Segment Start: Data to examine

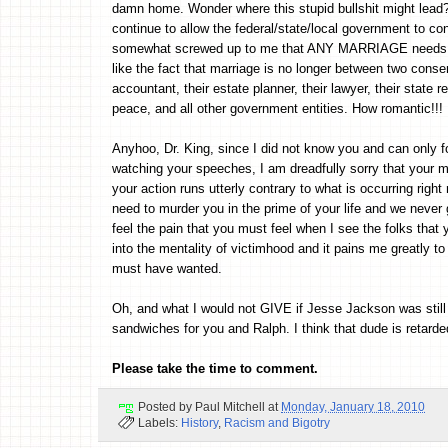
damn home. Wonder where this stupid bullshit might lead? 
continue to allow the federal/state/local government to co
somewhat screwed up to me that ANY MARRIAGE needs san
like the fact that marriage is no longer between two conse
accountant, their estate planner, their lawyer, their state r
peace, and all other government entities. How romantic!!!
Anyhoo, Dr. King, since I did not know you and can only 
watching your speeches, I am dreadfully sorry that your m
your action runs utterly contrary to what is occurring righ
need to murder you in the prime of your life and we never g
feel the pain that you must feel when I see the folks tha
into the mentality of victimhood and it pains me greatly t
must have wanted.
Oh, and what I would not GIVE if Jesse Jackson was still 
sandwiches for you and Ralph. I think that dude is retarde
Please take the time to comment.
Posted by
Paul Mitchell
at
Monday, January 18, 2010
Labels:
History
,
Racism and Bigotry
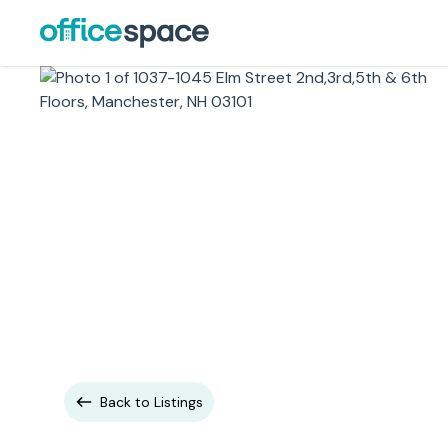
Back to Listings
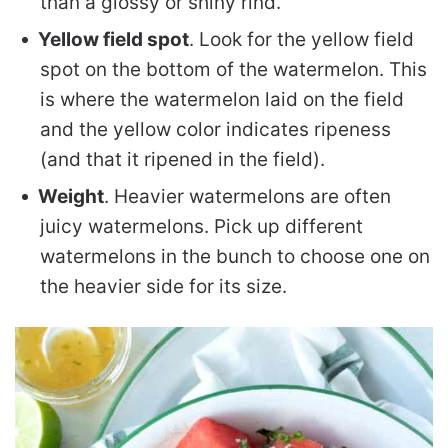
than a glossy or shiny rind.
Yellow field spot
. Look for the yellow field
spot on the bottom of the watermelon. This
is where the watermelon laid on the field
and the yellow color indicates ripeness
(and that it ripened in the field).
Weight
. Heavier watermelons are often
juicy watermelons. Pick up different
watermelons in the bunch to choose one on
the heavier side for its size.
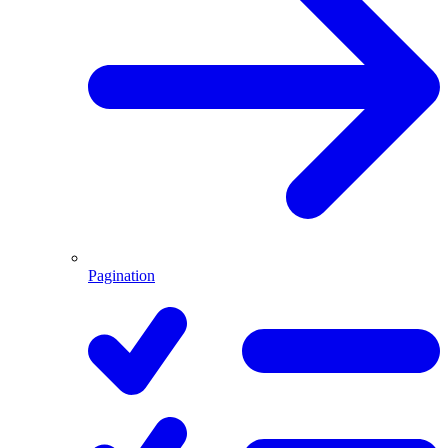
Pagination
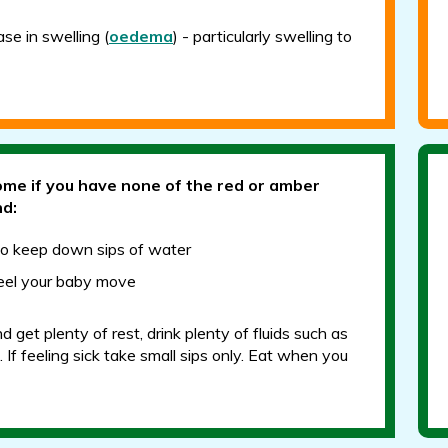
se in swelling (
oedema
) - particularly swelling to
ome if you have none of the red or amber
nd:
to keep down sips of water
 feel your baby move
 get plenty of rest, drink plenty of fluids such as
 If feeling sick take small sips only. Eat when you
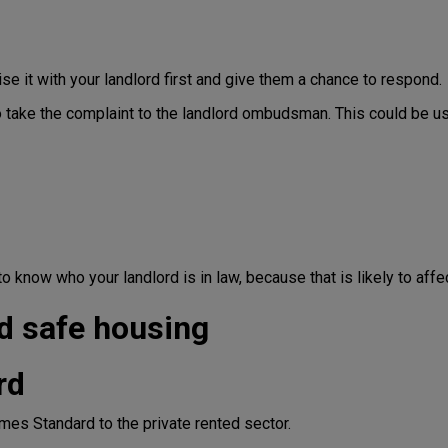
ise it with your landlord first and give them a chance to respond.
to take the complaint to the landlord ombudsman. This could be u
t to know who your landlord is in law, because that is likely to a
d safe housing
rd
mes Standard to the private rented sector.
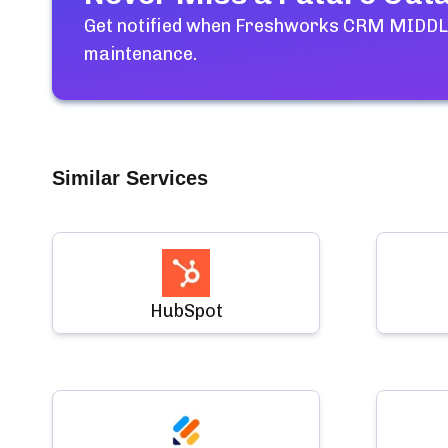
Get notified when
Freshworks CRM MIDDLE
maintenance.
Similar Services
HubSpot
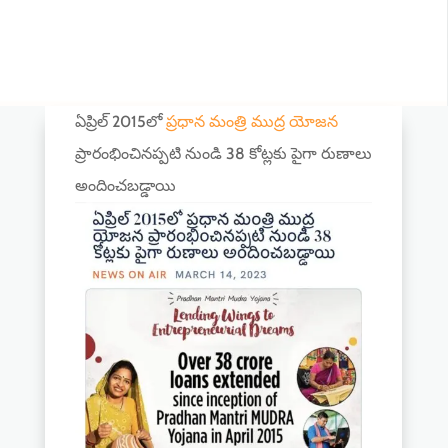
ఏప్రిల్ 2015లో
ప్రధాన మంత్రి ముద్ర యోజన
ప్రారంభించినప్పటి నుండి 38 కోట్లకు పైగా రుణాలు
అందించబడ్డాయి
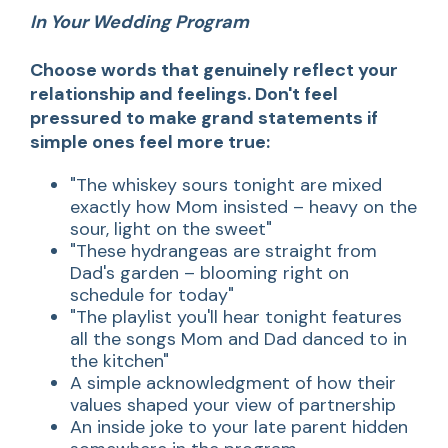
In Your Wedding Program
Choose words that genuinely reflect your
relationship and feelings. Don't feel
pressured to make grand statements if
simple ones feel more true:
"The whiskey sours tonight are mixed
exactly how Mom insisted – heavy on the
sour, light on the sweet"
"These hydrangeas are straight from
Dad's garden – blooming right on
schedule for today"
"The playlist you'll hear tonight features
all the songs Mom and Dad danced to in
the kitchen"
A simple acknowledgment of how their
values shaped your view of partnership
An inside joke to your late parent hidden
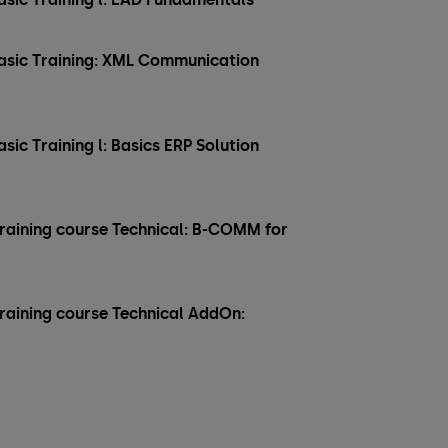
 Basic Training: XML Communication
asic Training l: Basics ERP Solution
training course Technical: B-COMM for
training course Technical AddOn:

Segment End: Data to examine

• [Your goal]
Copy the lines of the entries from the line containing "Get notified when" through the end of the entries, leaving out the pictures.

• [Exercise solution]
Get notified when
Freshworks CRM MIDDLE
maintenance.
Similar Services
HubSpot
ఏప్రిల్ 2015లో
ప్రధాన మంత్రి ముద్ర యోజన
ప్రారంభించినప్పటి నుండి 38 కోట్లకు పైగా రుణాలు
అందించబడ్డాయి
In Your Wedding Program
Choose words that genuinely reflect your
relationship and feelings. Don't feel
pressured to make grand statements if
simple ones feel more true:
"The whiskey sours tonight are mixed
exactly how Mom insisted – heavy on the
sour, light on the sweet"
"These hydrangeas are straight from
Dad's garden – blooming right on
schedule for today"
"The playlist you'll hear tonight features
all the songs Mom and Dad danced to in
the kitchen"
A simple acknowledgment of how their
values shaped your view of partnership
An inside joke to your late parent hidden
 Basic Training: XML Communication
asic Training l: Basics ERP Solution
training course Technical: B-COMM for
training course Technical AddOn:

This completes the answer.